Déodat se sentit mortifié, non pas tant d'avoir été surpris une fois de plus terrorisé par le lion que de devoir lui céder le pas et de se voir assigner une place inférieure à celle d'une bête dans le service du chevalier. N'était-ce pas pire encore que d'avoir été, à Camaalot, le serviteur des écuyers ? Il ne lui restait que la satisfaction d'avoir assez d'existence aux yeux du lion pour que celui-ci fût jaloux de lui. Il lui fallait bien se contenter de cette existence, puisque c'était la seule qui lui fût consentie.

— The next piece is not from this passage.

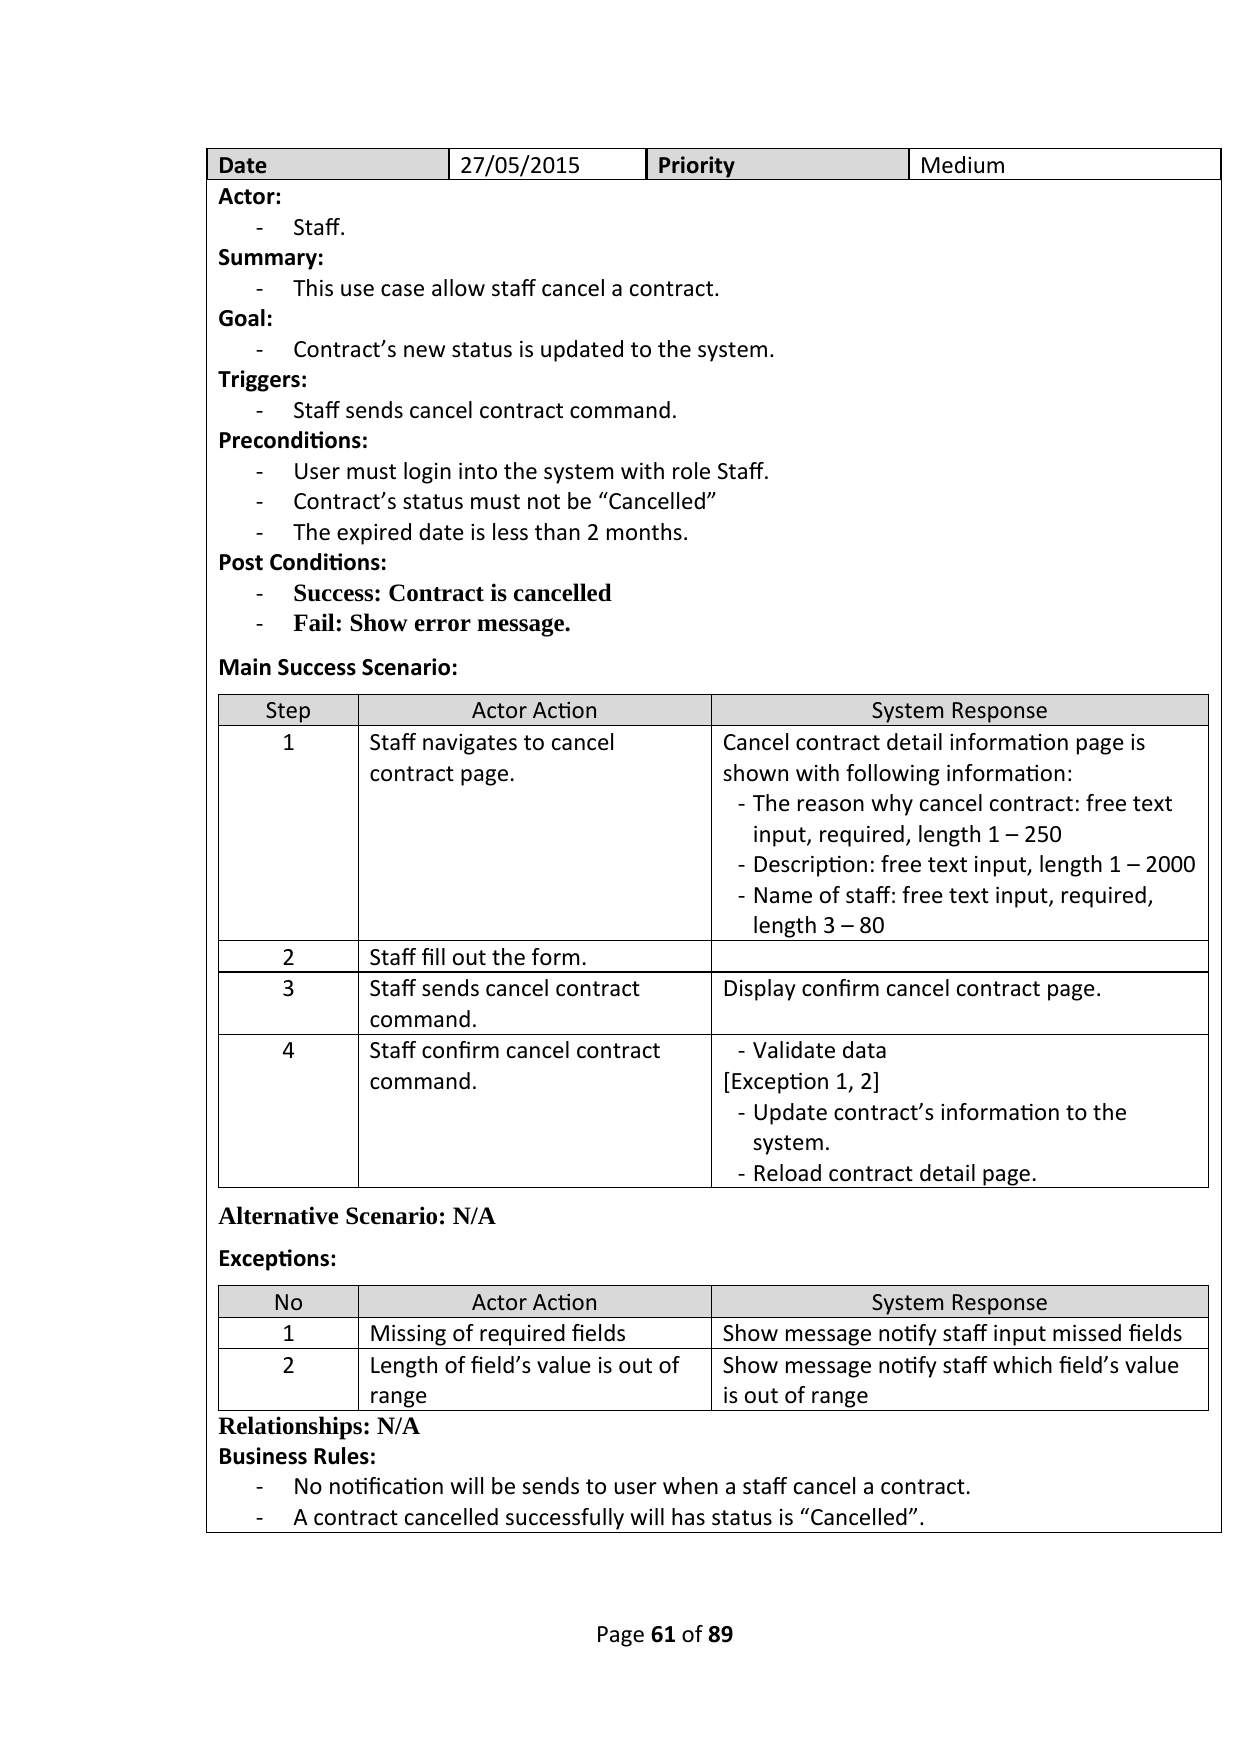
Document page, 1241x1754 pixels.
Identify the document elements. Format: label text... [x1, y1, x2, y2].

Ils descendaient un pendant assez raide. Aux sapins avait succédé une hêtraie où les bruits de la forêt se faisaient à nouveau entendre : le chant d'un oiseau, la cascade d'un ruisseau. Mais il y faisait à peine plus clair, car à présent le soir tombait. Dans une clairière, un minuscule potager, une cabane de branchages, la croix de bois d'un oratoire signalaient un ermitage. Déodat devina qu'ils y passeraient la nuit. Il se demanda si la providence l'avait placé sur leur chemin ou si Yvain avait prévu cette étape et connaissait, pour les avoir déjà parcourues en tous sens, ces forêts où il semblait errer à l'aventure. Faisait-on seulement semblant de se perdre dans ce monde de signes et de reconnaissances ? Si tel était le cas, la règle de ce jeu, qu'il ignorait, l'excluait sans doute pour toujours.
Ce soir-là, dans la cabane, Yvain et l'ermite parlèrent de la quête du Graal. Déodat écoutait dans un coin d'ombre. Il avait pris soin de laisser au lion la meilleure place, aux pieds du maître et au coin du feu."
Michel Zink Déodat ou la transparence
Vient ensuite une analyse de l'auteur, toujours sur le mode du récit, de l'ermite en question qui, comme le moine que Déodat a rencontré à la chapelle de saint Augustin, se montre d'une extrême méchanceté à l'encontre de Déodat, sous couvert de ses principes religieux. Déodat est bâtard, il n'a donc pas le droit d'exister, Dieu l'a maudit. Mais Déodat a une autre conception de Dieu, bien plus belle.
Et je n'oublie pas Jean Paul, le lion généreux qui n'a pas vraiment à voir avec le lion de Déodat. Ce qu'il dit ici est tout à fait justifié : "En ces temps de fêtes, il faut de l'inédit, de l'insolite, du sensationnel.
Alors après votre foie gras issu d'un gavage forcé immonde, vous prendrez bien un steak de crocodile, de kangourou ou de zèbre !"
Merci à toi Jean Paul, bon Noël quand même.